— PROVIDED ENTRIES —
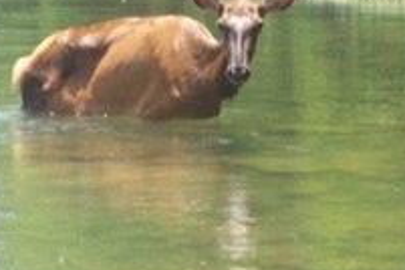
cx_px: 149
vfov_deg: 6.5
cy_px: 81
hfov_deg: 9.7
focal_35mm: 211
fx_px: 2374
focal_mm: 16.8
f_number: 4.6
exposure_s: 1/180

— YOUR TASK —
Everything in the material above is to be reproduced exactly, pictures aside.

— RESPONSE BELOW —
cx_px: 149
vfov_deg: 6.5
cy_px: 81
hfov_deg: 9.7
focal_35mm: 211
fx_px: 2374
focal_mm: 16.8
f_number: 4.6
exposure_s: 1/180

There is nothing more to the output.